# Do Tarantulas sleep? =P!



## Spider jake (Nov 6, 2011)

I have a chilie rose hair tarantula and im just wondering does she go to sleep???!?!?! and if so like how long for? :lol2:


----------



## Jonb1982 (Feb 20, 2011)

Mine like a good 8 hours sleep, any less and they are very grumpy!


----------



## 34531 (May 27, 2009)

Jonb1982 said:


> Mine like a good 8 hours sleep, any less and they are very grumpy!


:lol2:

They don't sleep as we sleep, they do rest though, something clicks off, but not the same as mammals


----------



## tinyfish (Nov 11, 2008)

From the way they sometimes 'startle awake' after initially not noticing me opening the tank etc. I definitely think they do. They also sometimes have their legs in funny positions which I find are a giveaway of when they are asleep.

I found this on wikipedia:

The electrophysiological study of sleep in small invertebrates is complicated. However, even such simple animals as fruit flies appear to sleep, and systematic disturbance of that state leads to cognitive disabilities. .Flies deprived of sleep require a longer time to learn and also forget more quickly. If an arthropod is experimentally kept awake longer than it is used to, then its coming rest period will be prolonged. In cockroaches that rest period is characterized by the antennae being folded down and by a decreased sensitivity to external stimuli.http://en.wikipedia.org/wiki/Sleep_(non-human)#cite_note-6 Sleep has been described in crayfish, too, characterized by passivity and increased thresholds for sensory stimuli as well as changes in the EEG pattern, markedly differing from the patterns found in crayfish when they are awake.http://en.wikipedia.org/wiki/Sleep_(non-human)#cite_note-7


----------



## Spider jake (Nov 6, 2011)

OK thank you very much guys ! i think she does sleep becuase i see her like not moving and sorta curled up somtimes hehe =P!


----------



## Bagger293 (Jun 8, 2011)

Spider jake said:


> i see her like not moving


Get used to it :lol2: =]


----------



## dazzer2 (Mar 31, 2010)

Spider jake said:


> I have a chilie rose hair tarantula and im just wondering does she go to sleep???!?!?! and if so like how long for? :lol2:


last rosea i had was always on hunger strike for months at a time :mf_dribble:
dazzer


----------



## TEENY (Jan 4, 2008)

They have periods of low activinty but i don't think it is actually sleep more like rest periods i think


----------



## kris74 (May 10, 2011)

Have you checked for REM? :whistling2:


----------



## Tedster (Nov 24, 2010)

kris74 said:


> Have you checked for REM? :whistling2:



what as in " its the end of the world as we know it " :2thumb:


----------



## Spider jake (Nov 6, 2011)

whats REM?


----------



## leecheroflife (Oct 20, 2011)

Tarantulas, like Chuck Norris, do not sleep. They wait.

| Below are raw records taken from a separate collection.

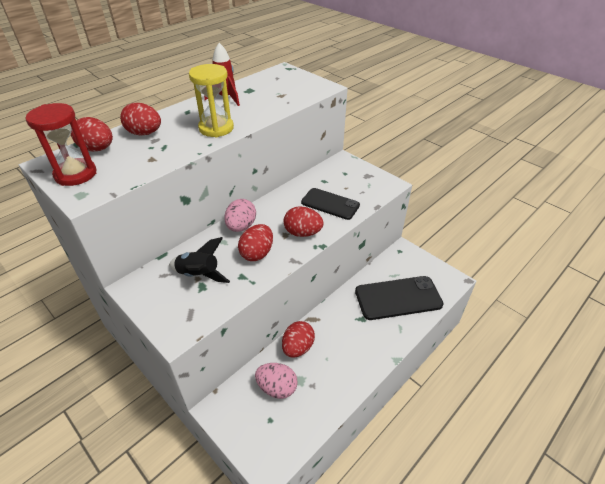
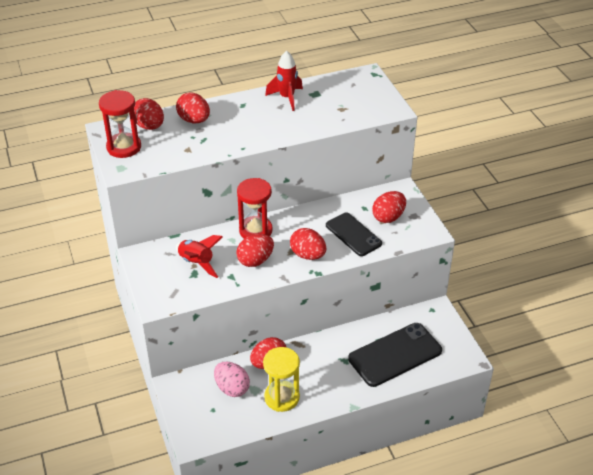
camera: 25 degrees right, 0 degrees up
(199, 275) = (197, 263): black rocket -> red rocket
(216, 128) = (258, 132): yellow hourglass -> yellow hourglass (282, 397)
(241, 226) = (255, 230): pink egg -> red hourglass
(348, 182) = (388, 217): none -> red egg
(398, 298) = (395, 355): black phone -> black phone turned 45 degrees counterclockwise

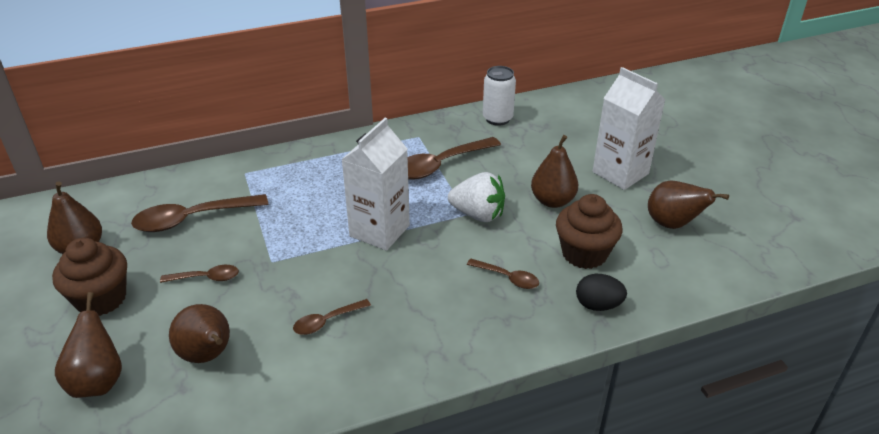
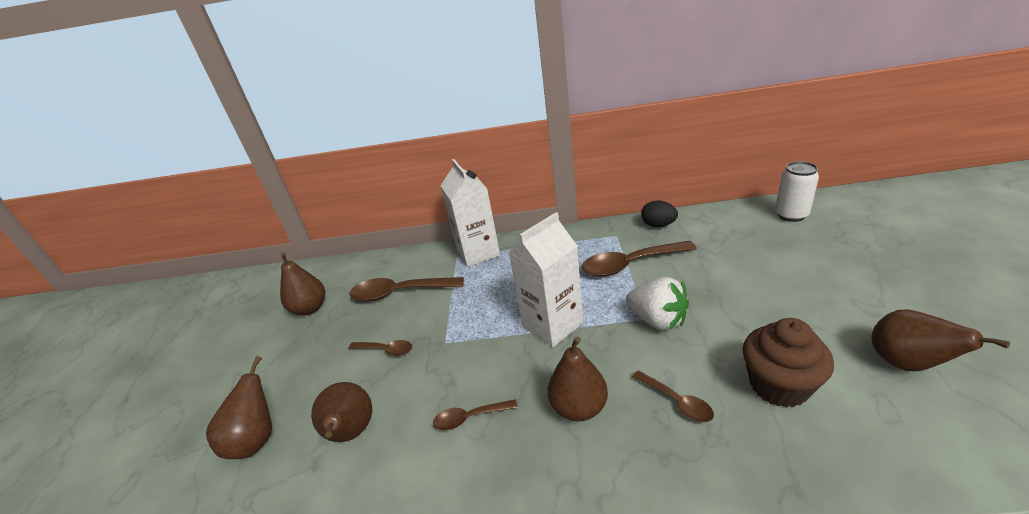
camera: 25 degrees right, 5 degrees down
(101, 299) = (300, 356): brown cupcake -> none
(497, 119) = (698, 223): white can -> white can (791, 215)
(552, 201) = (746, 315): brown pear -> brown pear (579, 407)
(598, 305) = (790, 462): black egg -> black egg (658, 225)
(620, 173) = (835, 291): white carton -> white carton (478, 253)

Also, rem is rapid eye movement, or a recently split up alt. rock band

Sent from my Hero using Tapatalk


----------



## DeborahR (Aug 27, 2011)

My B. smithi spends a lot of time sitting very still, with one or two legs casually poking up the wall. She rarely looks like she could be comfortable, heh, I swear she deliberately tries to find strange looking positions just to give me entertainment.


----------



## Spider jake (Nov 6, 2011)

DeborahR said:


> My B. smithi spends a lot of time sitting very still, with one or two legs casually poking up the wall. She rarely looks like she could be comfortable, heh, I swear she deliberately tries to find strange looking positions just to give me entertainment.


hehe my rose hair is the same =P! she is very cute thou ! the other day she let me watch her clean her fangs with her front feet ! it was the sweetest thing i have ever seen ! tarantulas are so cute !:2thumb:


----------



## nunny (Jun 12, 2011)

Spider jake said:


> whats REM?


Depends which r.e.m..the band or rapid eye movement.which happens in deep sleep


----------



## Buzzlightyear (May 28, 2011)

Buzz


----------



## Spider jake (Nov 6, 2011)

hehehe ! thats a little cutey ! hehe yeah i think that y rose hair sleeps for ages hehe ! she doesnt come out and say hi much hehe bless her !


----------